Я обращаю внимание на способ описания, то есть на мысль как инструментарий нашей ориентации в реальности и инструментарий жизни в ней. Можно назвать это злом? Нет. Добром? Нет. Чем же? Это что-то такое безымянное, смутное и склизкое и, в общем, отвратительное. Нет названия. Так, может быть, символ Бога, который впервые давал вещам название, и есть символ такого рода ситуации, в которой мы оказываемся? Ведь мы изобрели идею Бога. Просто я хочу сказать, что, может быть, мы ее изобрели, для того чтобы обозначить те случаи, когда мы находимся в такого рода ситуациях; человек как бы давно понял, что есть ситуация называния вещей, особая ситуация, – не во всех ситуациях можно дать вещам их названия, имена. А с другой стороны, я хочу обратить ваше внимание на то, что такая ситуация называния впервые (а она тогда, когда мы на пределе и с предела смотрим) характеризуется еще и тем, что в ней знать могу только я (всякое я), только тот, кто движется в неведомом и незнаемом, где он получает уникальный опыт, который принадлежит только ему, и только он может из него извлечь смысл, распутать этот опыт и тем самым дать родиться тому, что хотело родиться в этом опыте – даже целому миру. В фильме «Остановился поезд» только сам следователь может извлечь опыт, потому что испытал только он. Здесь не имеет значения, что многие другие могут испытать такой опыт: все равно они его испытывают как опыт лично-уникальный. Ведь он еще не знает, и это незнание есть его собственное незнание и непонимание, которого нет ни у кого другого. <…>

Мы все должны как бы иметь свою тень и мы ее всегда имеем. Русский философ Шестов говорил, что есть две вещи, которые только личные: это смерть (умираешь только ты сам, за тебя никто не умирает, и не некто умирает, а умираешь ты), и вторая вещь – это понимание; понимать можно только самому, акт понимания есть абсолютно личный акт. Я бы добавил третью вещь – тень, имея в виду под тенью собственное недоумение и незнание, личную утемненность относительно чего-то, которая должна как-то разрешиться. И это вообще закон мысли. Представьте себе, что я пишу стихи или картину, ведь факт, что только я могу знать, какое слово должно быть сейчас поставлено в строку или какие краски использованы. А чаще всего от поэта или живописца требуют, чтобы испытываемое им соответствовало представлению в другом месте, у других людей о том, что он испытывает (было бы знаком представления о том, что он испытывает). Мы как бы заранее должны соответствовать каким-то представлениям о красоте. Да нет, только я могу знать, что красиво, то есть какое слово на какое место поставить в стихотворной строке, или какую взять краску, или какую линию провести на полотне.

**ЗАДАНИЕ 1**. Почему, согласно тексту страницы, в фильме «Остановился поезд» извлечь опыт может только следователь? Ответьте в одном–трех предложениях.
**ЗАДАНИЕ 2**. Продолжите рассуждение о личном понимании и тени из текста страницы, начав сразу после его последнего предложения.

**ИСХОДНЫЕ МАТЕРИАЛЫ**.
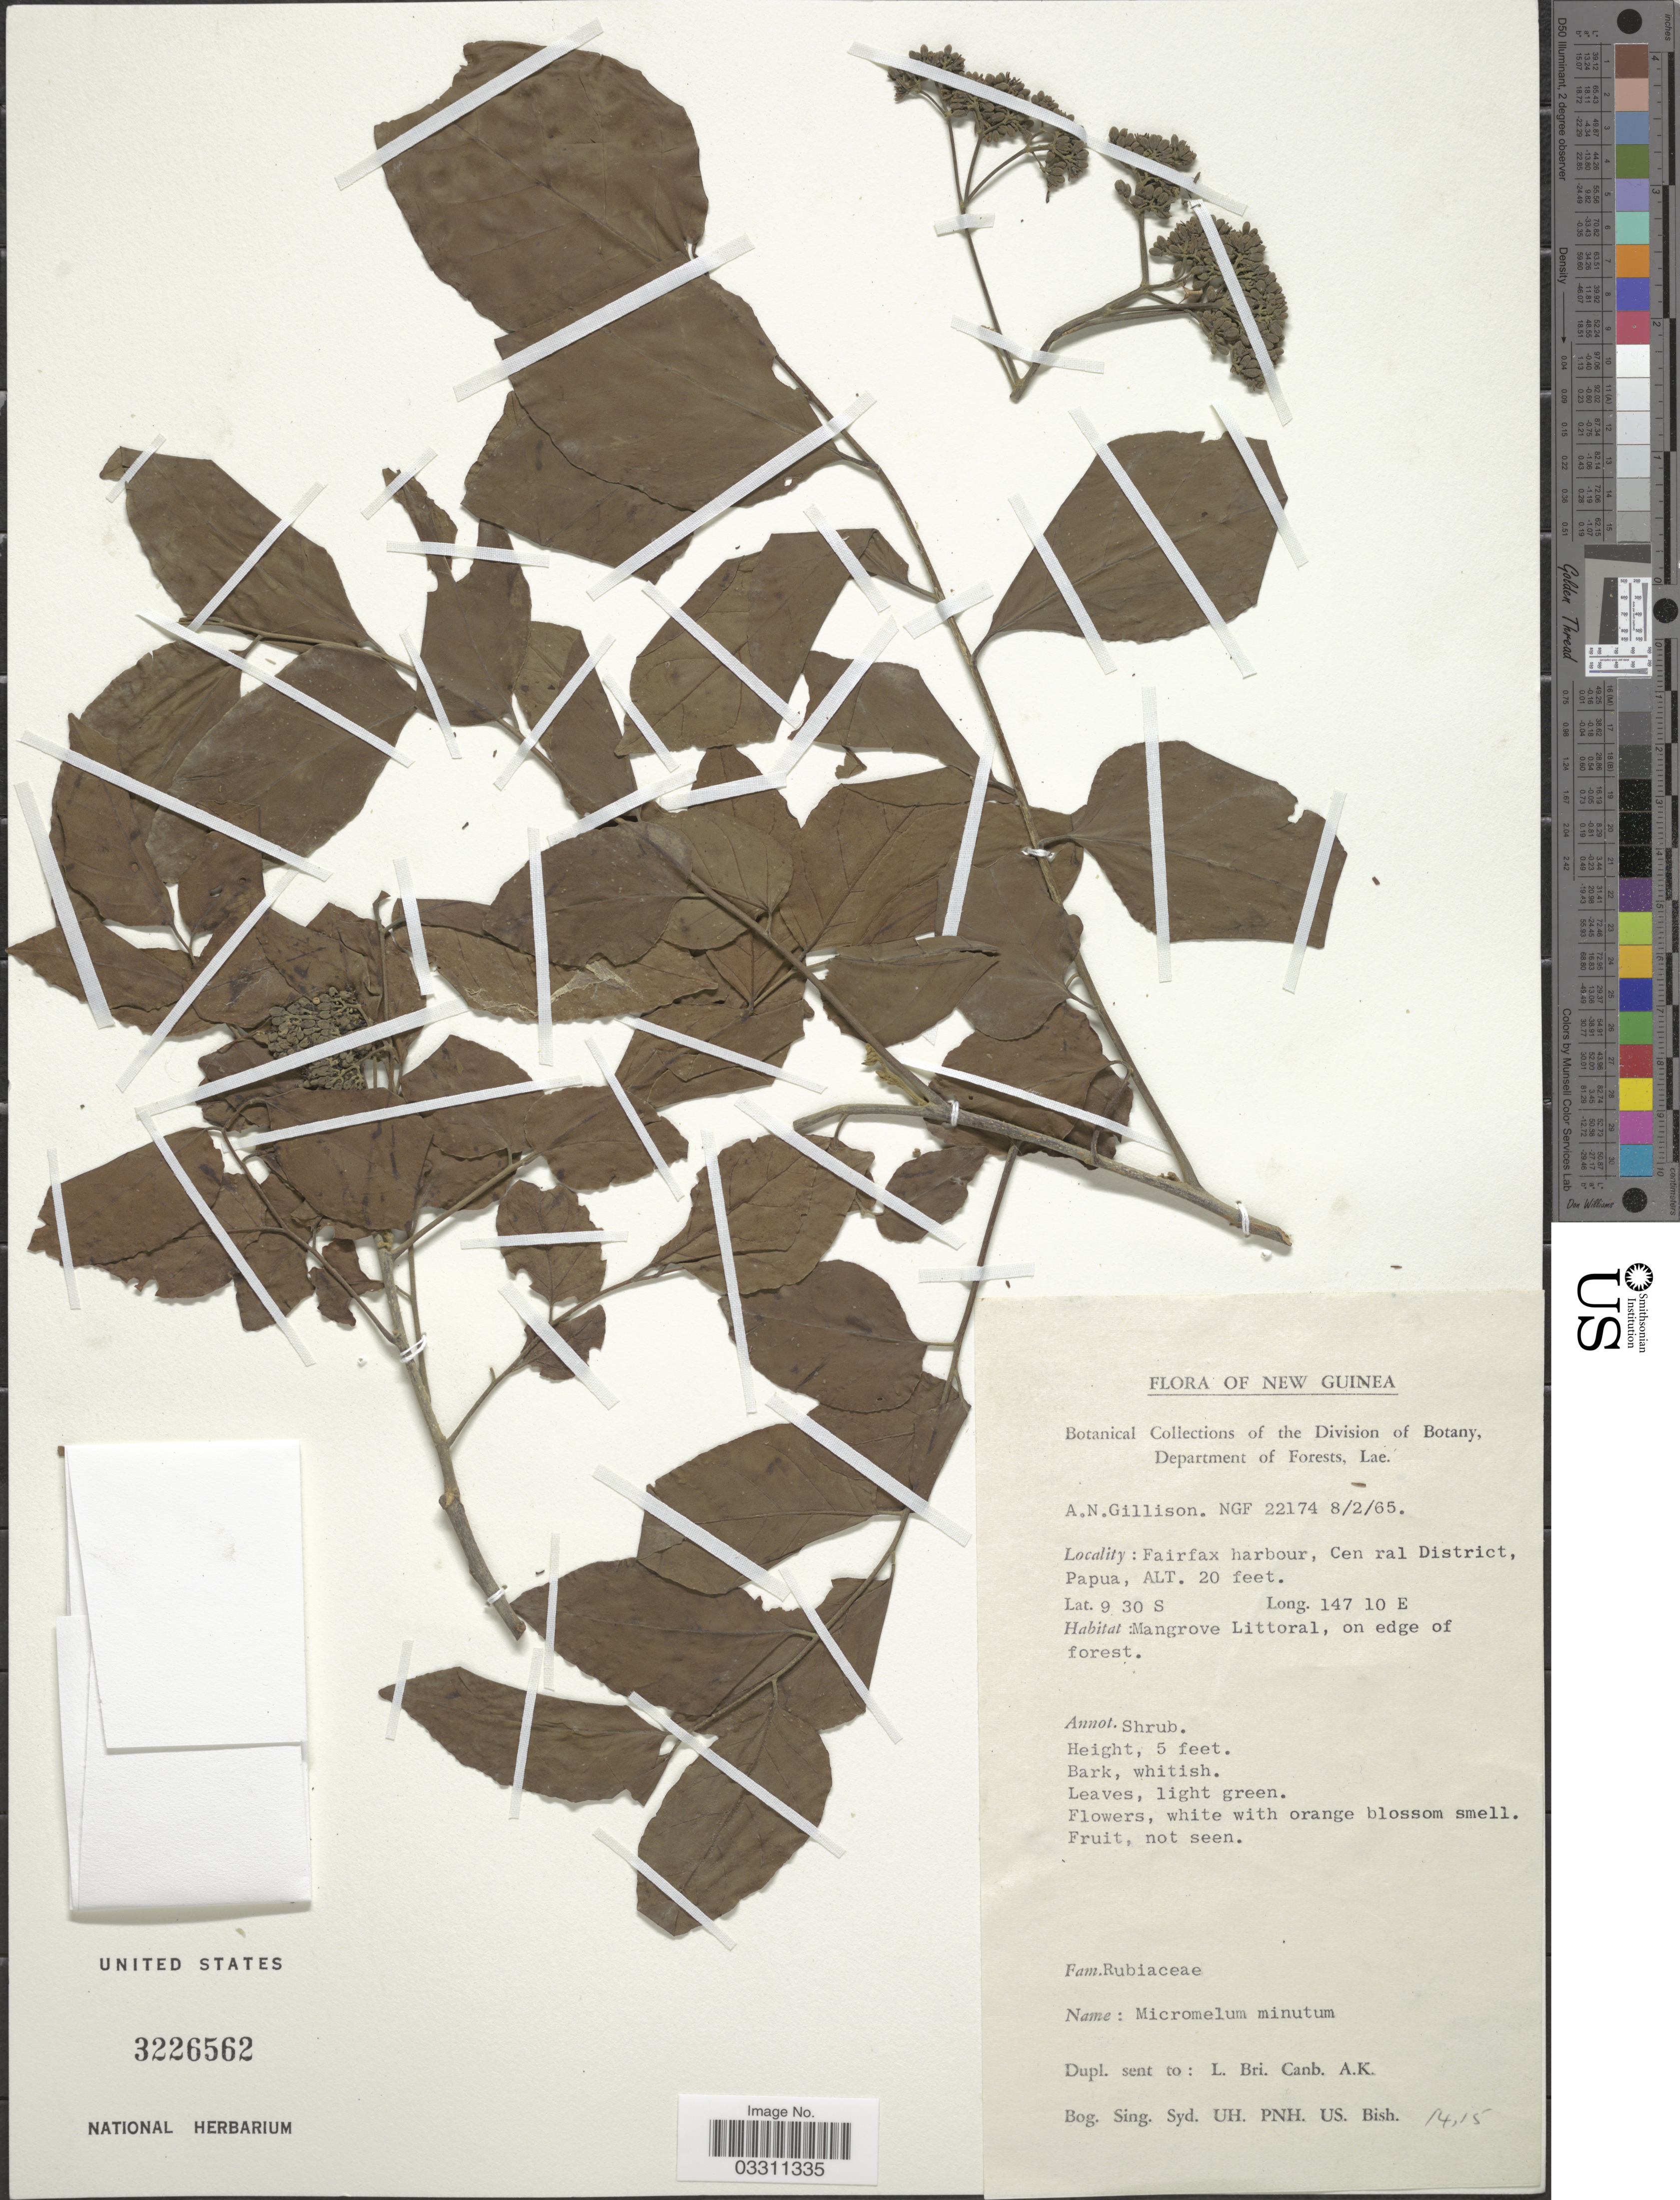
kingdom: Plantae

* * *

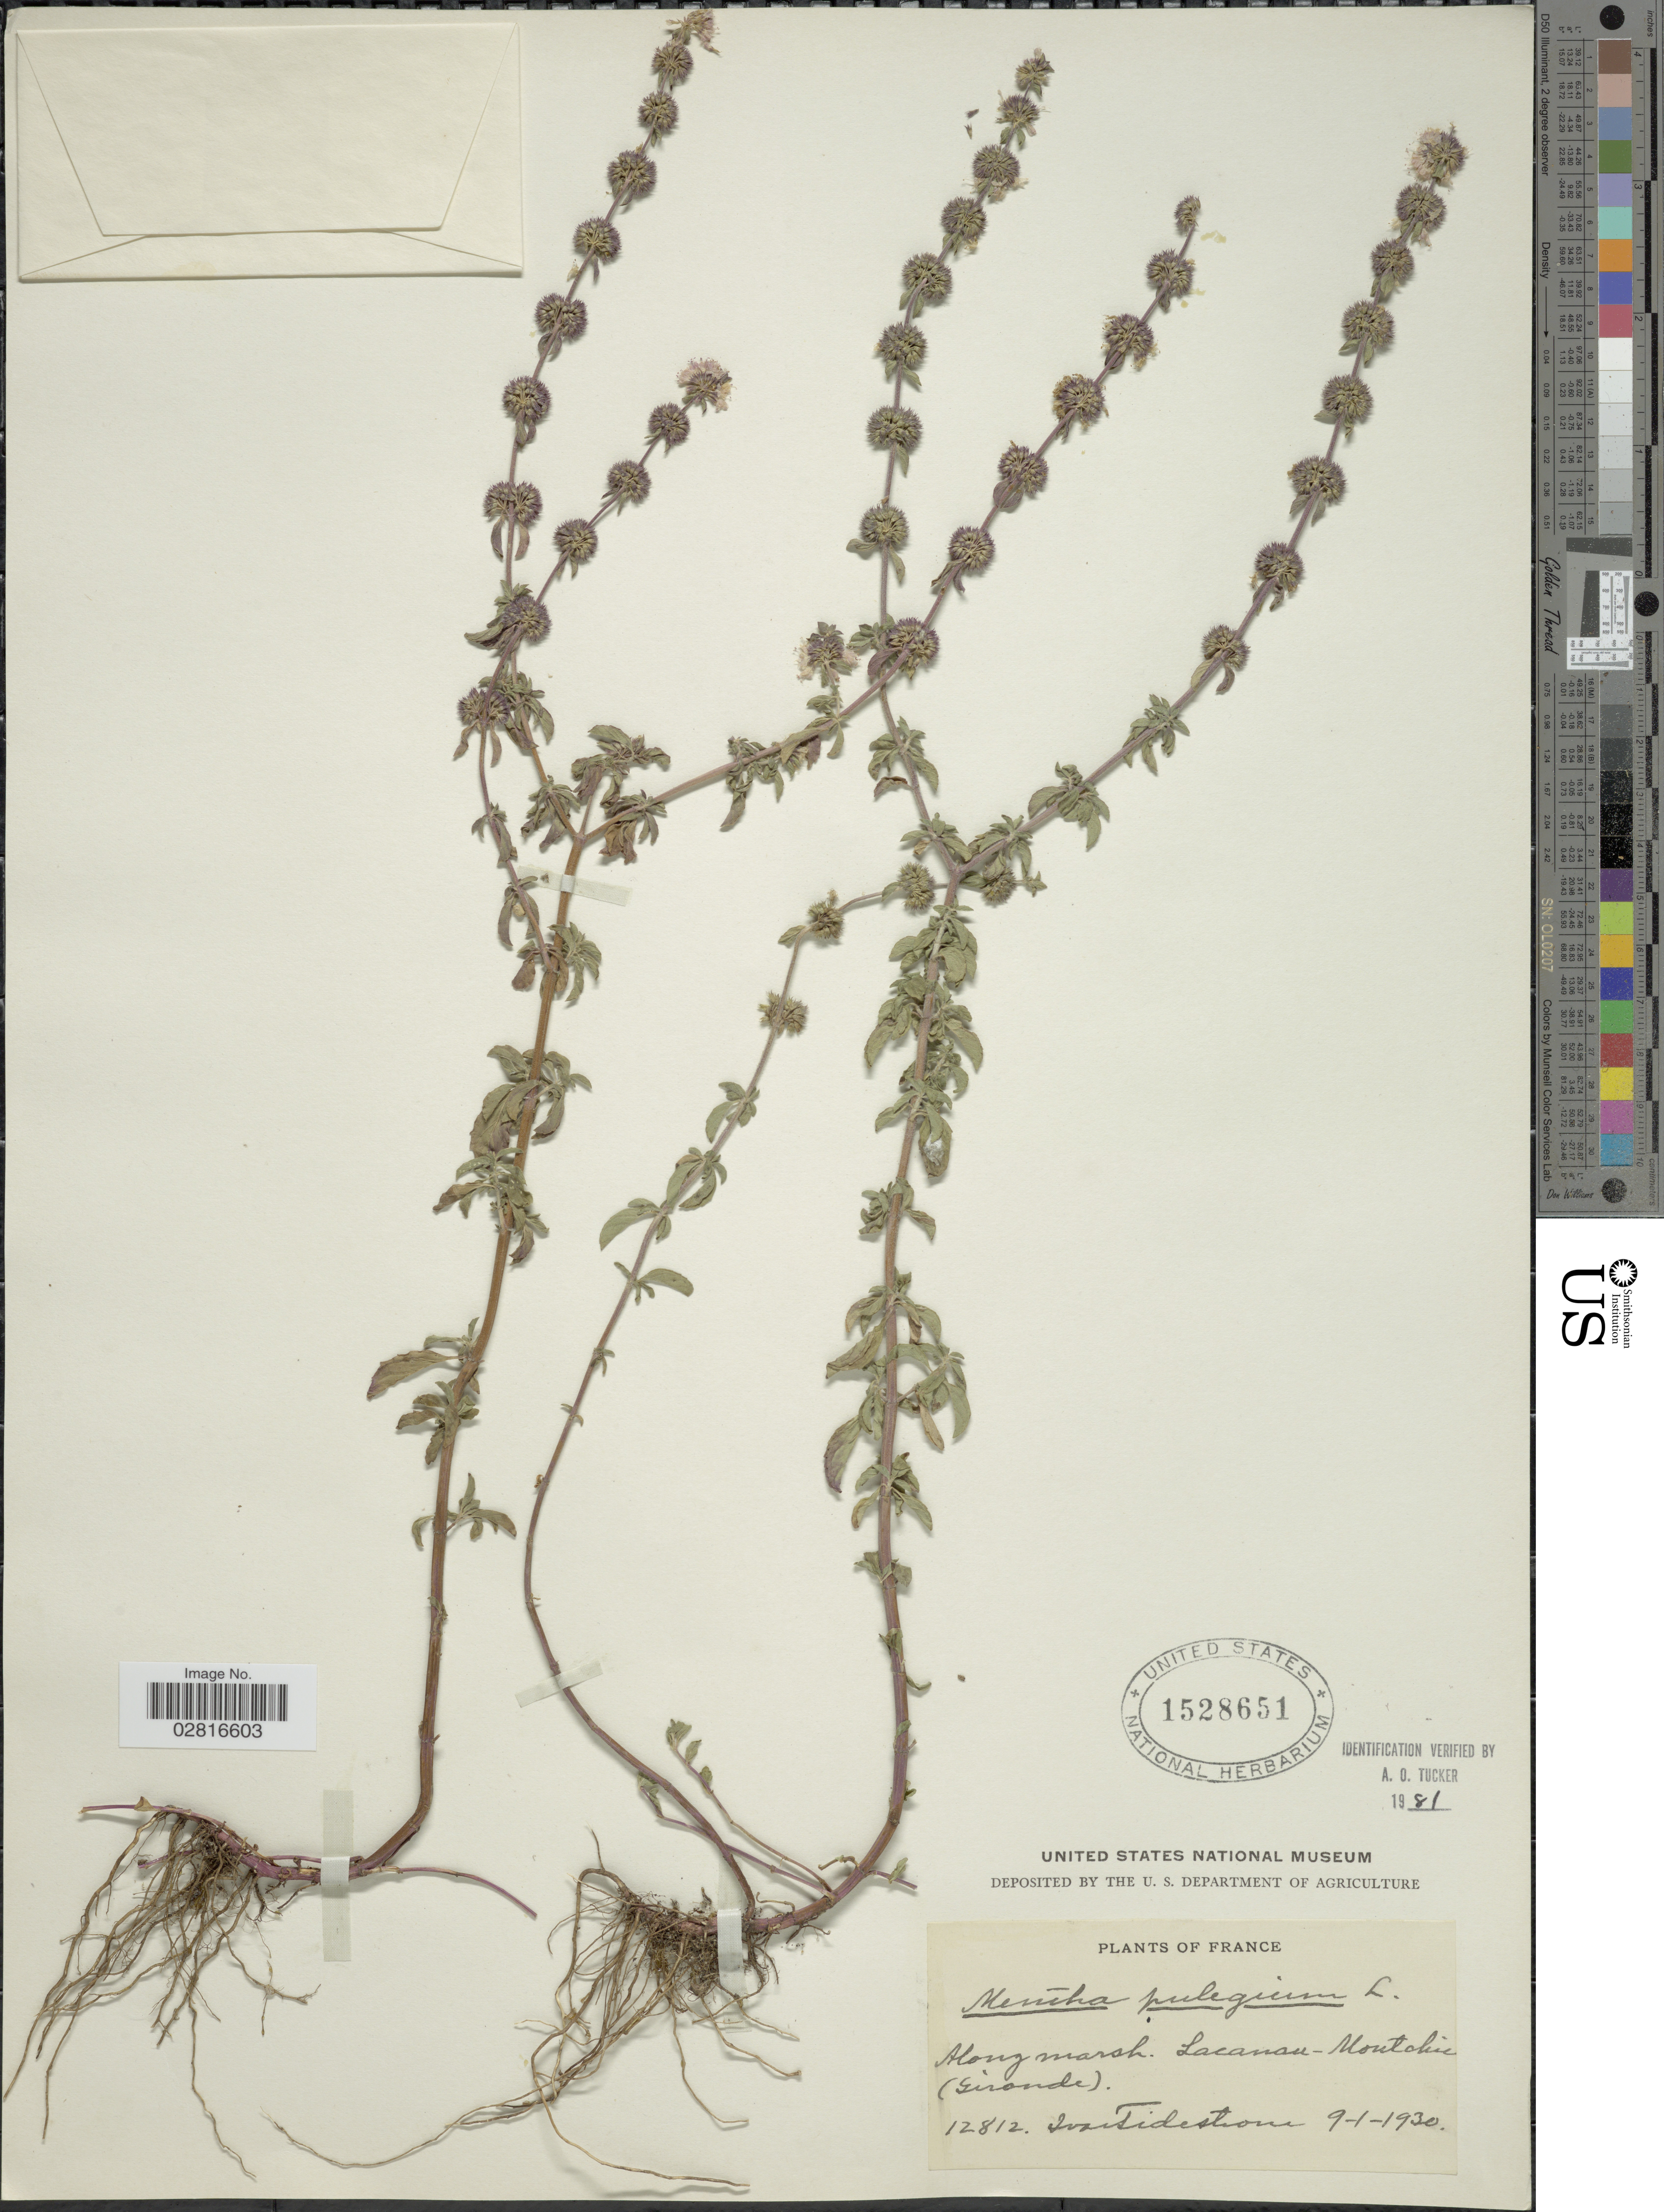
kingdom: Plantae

**ОТВЕТ 1**. Потому что этот опыт испытал только он. Другие тоже могут пережить подобное, но каждый переживает это как лично-уникальный опыт. Незнание следователя — его собственное незнание и непонимание, которого нет ни у кого другого.

**ОТВЕТ 2**.
Еще одно – очень важно нечто в себе остановить (и это есть акт мысли), потому что (как я уже пытался показать) материя мысли и сами события мысли множественны, они расположены одновременно на многих точках. И поэтому, скажем, важен опыт Достоевского, описавшего действительных бесов, поскольку он следовал, по его собственным словам, не реалистическому описанию, а реализму души; он описал их как возможность собственной души. Он как бы в себе поймал это и эксплицировал действительный смысл и действительный облик того, что существовало в виде побуждений в нем самом, побуждений, типичных для российского общества не только тогда, но и с еще большей силой позже. Он это делал с таким сознанием, что бесы – это я, и, останавливая это в себе, он останавливал это как возможность и у других людей, в других местах. Бесы – это я, и он в себе останавливал эту возможность, бесовскую возможность души, которая без такой проделанной работы выплескивается в других людях, поскольку сознание есть множественный индивид; она в них разыгрывается, если ты в себе ее не остановил, то есть в каких-то точках должны прерываться акты рождения бесов. Доступная нам точка – это прервать их в самих себе.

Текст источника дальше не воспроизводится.